### Exercise directions
Once the line with "#d9d9d9; stroke-width: 8" is found in the entries below, repeat it and each following line exactly, up to and including the line with "M 74,688 C 117,636 102,603 82,544". Add no other lines.

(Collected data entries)

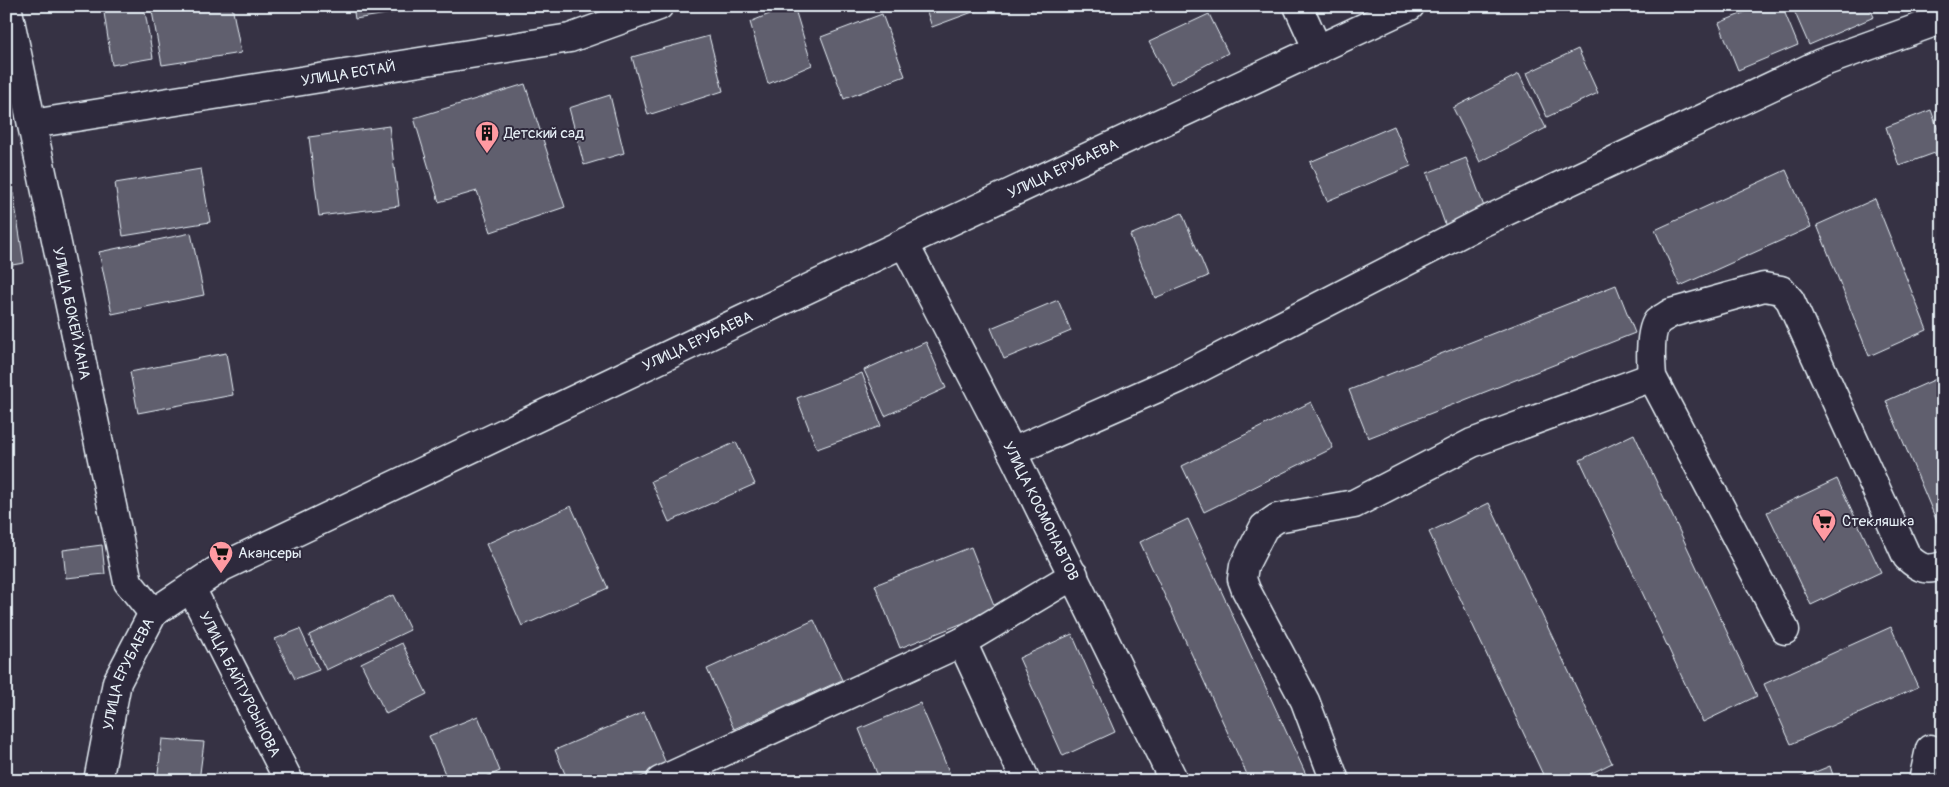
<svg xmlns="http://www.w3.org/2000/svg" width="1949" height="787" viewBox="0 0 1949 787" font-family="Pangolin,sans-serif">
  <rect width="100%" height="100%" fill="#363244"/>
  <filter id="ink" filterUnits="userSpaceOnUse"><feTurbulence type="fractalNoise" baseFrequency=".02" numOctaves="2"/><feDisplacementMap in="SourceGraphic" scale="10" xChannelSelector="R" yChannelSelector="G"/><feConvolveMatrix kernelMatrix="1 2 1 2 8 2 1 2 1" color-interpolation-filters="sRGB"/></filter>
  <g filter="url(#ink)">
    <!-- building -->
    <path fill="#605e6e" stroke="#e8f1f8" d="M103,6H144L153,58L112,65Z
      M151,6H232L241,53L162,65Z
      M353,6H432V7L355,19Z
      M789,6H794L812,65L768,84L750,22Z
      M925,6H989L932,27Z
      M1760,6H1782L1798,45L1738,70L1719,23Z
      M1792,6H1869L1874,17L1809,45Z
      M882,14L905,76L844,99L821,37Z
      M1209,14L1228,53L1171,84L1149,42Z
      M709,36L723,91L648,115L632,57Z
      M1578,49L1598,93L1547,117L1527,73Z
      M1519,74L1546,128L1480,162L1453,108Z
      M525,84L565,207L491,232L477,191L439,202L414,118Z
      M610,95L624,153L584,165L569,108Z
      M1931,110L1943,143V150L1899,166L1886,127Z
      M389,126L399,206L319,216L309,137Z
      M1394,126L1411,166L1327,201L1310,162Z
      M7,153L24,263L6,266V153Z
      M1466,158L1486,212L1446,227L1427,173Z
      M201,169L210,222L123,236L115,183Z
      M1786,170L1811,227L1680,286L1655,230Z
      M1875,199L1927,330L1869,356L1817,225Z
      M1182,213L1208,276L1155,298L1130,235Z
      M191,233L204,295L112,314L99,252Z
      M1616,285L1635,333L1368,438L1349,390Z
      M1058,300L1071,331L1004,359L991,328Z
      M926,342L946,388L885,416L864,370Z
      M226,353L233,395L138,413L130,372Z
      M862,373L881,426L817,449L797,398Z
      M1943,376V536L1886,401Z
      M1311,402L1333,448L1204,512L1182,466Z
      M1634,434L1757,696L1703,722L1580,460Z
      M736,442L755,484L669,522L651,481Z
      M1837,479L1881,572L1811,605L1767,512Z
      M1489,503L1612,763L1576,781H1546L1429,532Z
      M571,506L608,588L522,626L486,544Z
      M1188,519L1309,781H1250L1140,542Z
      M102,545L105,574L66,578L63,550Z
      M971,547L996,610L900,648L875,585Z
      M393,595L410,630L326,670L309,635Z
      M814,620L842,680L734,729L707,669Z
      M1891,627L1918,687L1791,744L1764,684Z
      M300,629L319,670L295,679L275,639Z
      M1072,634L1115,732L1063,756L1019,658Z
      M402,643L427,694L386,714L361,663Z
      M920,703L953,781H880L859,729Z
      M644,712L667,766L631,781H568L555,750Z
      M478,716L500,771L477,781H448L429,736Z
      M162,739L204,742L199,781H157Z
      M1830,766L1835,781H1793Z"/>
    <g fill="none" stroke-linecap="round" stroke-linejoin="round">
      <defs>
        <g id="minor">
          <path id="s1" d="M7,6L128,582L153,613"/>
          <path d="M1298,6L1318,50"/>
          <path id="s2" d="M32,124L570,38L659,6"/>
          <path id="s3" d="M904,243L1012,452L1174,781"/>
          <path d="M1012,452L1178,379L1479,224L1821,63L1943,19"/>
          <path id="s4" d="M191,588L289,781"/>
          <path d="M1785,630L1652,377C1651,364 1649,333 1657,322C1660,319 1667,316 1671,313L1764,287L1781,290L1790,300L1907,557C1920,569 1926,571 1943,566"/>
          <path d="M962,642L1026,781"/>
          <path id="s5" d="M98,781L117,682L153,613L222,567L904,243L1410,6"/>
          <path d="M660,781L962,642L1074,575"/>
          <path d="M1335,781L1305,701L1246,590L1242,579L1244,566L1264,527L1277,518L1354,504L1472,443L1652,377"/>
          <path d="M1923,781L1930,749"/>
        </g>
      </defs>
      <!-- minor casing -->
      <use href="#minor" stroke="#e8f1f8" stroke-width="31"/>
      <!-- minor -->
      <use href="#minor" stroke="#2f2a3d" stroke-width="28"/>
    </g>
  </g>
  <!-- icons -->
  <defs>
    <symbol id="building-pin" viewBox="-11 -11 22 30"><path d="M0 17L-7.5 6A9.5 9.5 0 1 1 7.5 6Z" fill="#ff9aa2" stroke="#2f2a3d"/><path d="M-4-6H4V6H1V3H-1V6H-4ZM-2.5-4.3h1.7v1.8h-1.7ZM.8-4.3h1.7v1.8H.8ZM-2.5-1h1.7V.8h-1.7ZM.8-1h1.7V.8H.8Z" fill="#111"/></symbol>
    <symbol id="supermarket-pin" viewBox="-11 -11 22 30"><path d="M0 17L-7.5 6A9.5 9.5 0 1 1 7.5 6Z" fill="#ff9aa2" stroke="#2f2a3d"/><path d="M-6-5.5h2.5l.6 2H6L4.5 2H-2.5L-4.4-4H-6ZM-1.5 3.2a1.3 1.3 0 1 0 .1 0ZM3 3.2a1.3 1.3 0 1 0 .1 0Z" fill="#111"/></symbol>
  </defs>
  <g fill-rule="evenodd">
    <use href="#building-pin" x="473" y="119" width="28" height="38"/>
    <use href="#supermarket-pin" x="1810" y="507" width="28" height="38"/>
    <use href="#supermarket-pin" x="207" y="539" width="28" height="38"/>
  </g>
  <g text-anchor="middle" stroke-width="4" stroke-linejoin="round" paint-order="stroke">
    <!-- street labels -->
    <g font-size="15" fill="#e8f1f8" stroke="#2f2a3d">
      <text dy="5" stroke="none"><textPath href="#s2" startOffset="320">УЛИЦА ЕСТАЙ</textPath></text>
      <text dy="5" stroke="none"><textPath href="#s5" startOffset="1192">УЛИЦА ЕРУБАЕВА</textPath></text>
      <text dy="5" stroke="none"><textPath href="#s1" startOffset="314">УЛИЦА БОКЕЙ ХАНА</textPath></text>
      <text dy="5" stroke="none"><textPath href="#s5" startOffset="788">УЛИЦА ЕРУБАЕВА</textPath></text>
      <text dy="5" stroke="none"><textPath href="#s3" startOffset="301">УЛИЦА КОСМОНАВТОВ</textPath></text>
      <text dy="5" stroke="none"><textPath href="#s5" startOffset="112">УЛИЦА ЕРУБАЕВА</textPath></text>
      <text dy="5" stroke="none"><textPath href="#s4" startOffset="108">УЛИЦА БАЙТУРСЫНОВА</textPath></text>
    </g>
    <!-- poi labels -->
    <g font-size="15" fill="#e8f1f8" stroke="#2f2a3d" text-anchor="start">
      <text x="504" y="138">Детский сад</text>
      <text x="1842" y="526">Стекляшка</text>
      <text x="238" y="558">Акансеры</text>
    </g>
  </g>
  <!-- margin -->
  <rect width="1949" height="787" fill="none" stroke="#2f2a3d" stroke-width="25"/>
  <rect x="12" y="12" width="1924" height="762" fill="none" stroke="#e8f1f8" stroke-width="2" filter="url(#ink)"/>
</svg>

...

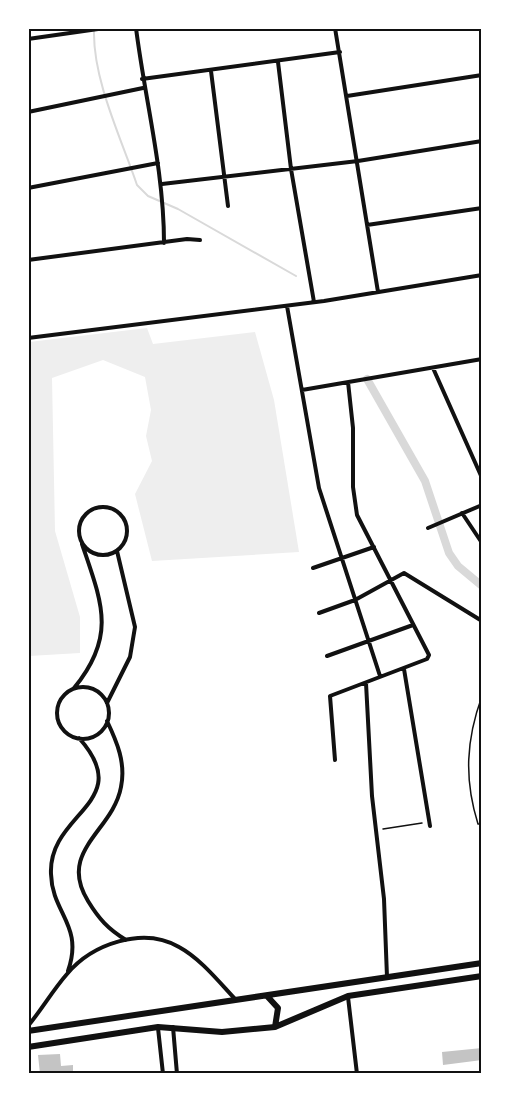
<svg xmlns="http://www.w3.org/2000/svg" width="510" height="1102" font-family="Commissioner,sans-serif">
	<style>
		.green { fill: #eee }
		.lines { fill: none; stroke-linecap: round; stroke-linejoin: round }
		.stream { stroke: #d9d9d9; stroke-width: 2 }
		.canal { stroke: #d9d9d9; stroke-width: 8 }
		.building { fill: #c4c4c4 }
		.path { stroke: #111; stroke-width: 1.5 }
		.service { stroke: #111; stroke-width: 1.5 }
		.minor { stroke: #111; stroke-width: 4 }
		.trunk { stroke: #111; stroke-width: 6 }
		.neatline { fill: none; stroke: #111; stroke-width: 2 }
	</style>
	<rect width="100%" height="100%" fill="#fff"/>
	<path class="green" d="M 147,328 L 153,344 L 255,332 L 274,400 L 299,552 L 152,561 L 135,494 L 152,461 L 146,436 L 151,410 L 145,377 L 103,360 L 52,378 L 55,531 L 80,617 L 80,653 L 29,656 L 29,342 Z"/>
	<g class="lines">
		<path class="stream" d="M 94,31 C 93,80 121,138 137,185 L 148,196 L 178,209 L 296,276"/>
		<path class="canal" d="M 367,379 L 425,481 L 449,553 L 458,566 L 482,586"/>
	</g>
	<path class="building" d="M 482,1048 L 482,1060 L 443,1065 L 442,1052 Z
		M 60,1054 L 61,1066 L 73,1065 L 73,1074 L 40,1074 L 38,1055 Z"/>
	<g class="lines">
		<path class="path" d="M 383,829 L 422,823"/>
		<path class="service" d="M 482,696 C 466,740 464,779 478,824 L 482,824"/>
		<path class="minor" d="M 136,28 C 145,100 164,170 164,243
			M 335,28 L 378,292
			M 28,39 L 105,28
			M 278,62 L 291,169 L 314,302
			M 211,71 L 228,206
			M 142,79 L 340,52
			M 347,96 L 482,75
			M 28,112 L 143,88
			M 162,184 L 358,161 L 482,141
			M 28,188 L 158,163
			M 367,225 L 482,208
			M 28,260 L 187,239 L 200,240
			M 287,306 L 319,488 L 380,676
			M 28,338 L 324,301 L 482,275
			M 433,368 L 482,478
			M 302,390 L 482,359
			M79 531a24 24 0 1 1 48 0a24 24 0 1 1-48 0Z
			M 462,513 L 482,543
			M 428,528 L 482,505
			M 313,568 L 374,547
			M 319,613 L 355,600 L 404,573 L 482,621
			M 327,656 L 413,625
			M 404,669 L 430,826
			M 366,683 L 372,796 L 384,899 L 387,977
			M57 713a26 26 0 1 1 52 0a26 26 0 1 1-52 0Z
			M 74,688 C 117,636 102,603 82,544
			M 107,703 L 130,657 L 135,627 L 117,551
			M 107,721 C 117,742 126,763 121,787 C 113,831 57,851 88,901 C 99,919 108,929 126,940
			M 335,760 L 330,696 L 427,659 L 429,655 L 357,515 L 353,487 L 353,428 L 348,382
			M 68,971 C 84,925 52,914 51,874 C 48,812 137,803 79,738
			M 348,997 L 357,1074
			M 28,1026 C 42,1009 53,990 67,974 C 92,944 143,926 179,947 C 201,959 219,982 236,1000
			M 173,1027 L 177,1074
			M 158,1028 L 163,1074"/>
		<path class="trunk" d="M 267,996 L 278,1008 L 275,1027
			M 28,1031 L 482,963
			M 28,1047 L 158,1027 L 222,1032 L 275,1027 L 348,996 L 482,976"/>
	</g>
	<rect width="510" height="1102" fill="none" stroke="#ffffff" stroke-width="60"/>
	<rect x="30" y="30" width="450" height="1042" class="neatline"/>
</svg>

### Reply to the exercise
		.canal { stroke: #d9d9d9; stroke-width: 8 }
		.building { fill: #c4c4c4 }
		.path { stroke: #111; stroke-width: 1.5 }
		.service { stroke: #111; stroke-width: 1.5 }
		.minor { stroke: #111; stroke-width: 4 }
		.trunk { stroke: #111; stroke-width: 6 }
		.neatline { fill: none; stroke: #111; stroke-width: 2 }
	</style>
	<rect width="100%" height="100%" fill="#fff"/>
	<path class="green" d="M 147,328 L 153,344 L 255,332 L 274,400 L 299,552 L 152,561 L 135,494 L 152,461 L 146,436 L 151,410 L 145,377 L 103,360 L 52,378 L 55,531 L 80,617 L 80,653 L 29,656 L 29,342 Z"/>
	<g class="lines">
		<path class="stream" d="M 94,31 C 93,80 121,138 137,185 L 148,196 L 178,209 L 296,276"/>
		<path class="canal" d="M 367,379 L 425,481 L 449,553 L 458,566 L 482,586"/>
	</g>
	<path class="building" d="M 482,1048 L 482,1060 L 443,1065 L 442,1052 Z
		M 60,1054 L 61,1066 L 73,1065 L 73,1074 L 40,1074 L 38,1055 Z"/>
	<g class="lines">
		<path class="path" d="M 383,829 L 422,823"/>
		<path class="service" d="M 482,696 C 466,740 464,779 478,824 L 482,824"/>
		<path class="minor" d="M 136,28 C 145,100 164,170 164,243
			M 335,28 L 378,292
			M 28,39 L 105,28
			M 278,62 L 291,169 L 314,302
			M 211,71 L 228,206
			M 142,79 L 340,52
			M 347,96 L 482,75
			M 28,112 L 143,88
			M 162,184 L 358,161 L 482,141
			M 28,188 L 158,163
			M 367,225 L 482,208
			M 28,260 L 187,239 L 200,240
			M 287,306 L 319,488 L 380,676
			M 28,338 L 324,301 L 482,275
			M 433,368 L 482,478
			M 302,390 L 482,359
			M79 531a24 24 0 1 1 48 0a24 24 0 1 1-48 0Z
			M 462,513 L 482,543
			M 428,528 L 482,505
			M 313,568 L 374,547
			M 319,613 L 355,600 L 404,573 L 482,621
			M 327,656 L 413,625
			M 404,669 L 430,826
			M 366,683 L 372,796 L 384,899 L 387,977
			M57 713a26 26 0 1 1 52 0a26 26 0 1 1-52 0Z
			M 74,688 C 117,636 102,603 82,544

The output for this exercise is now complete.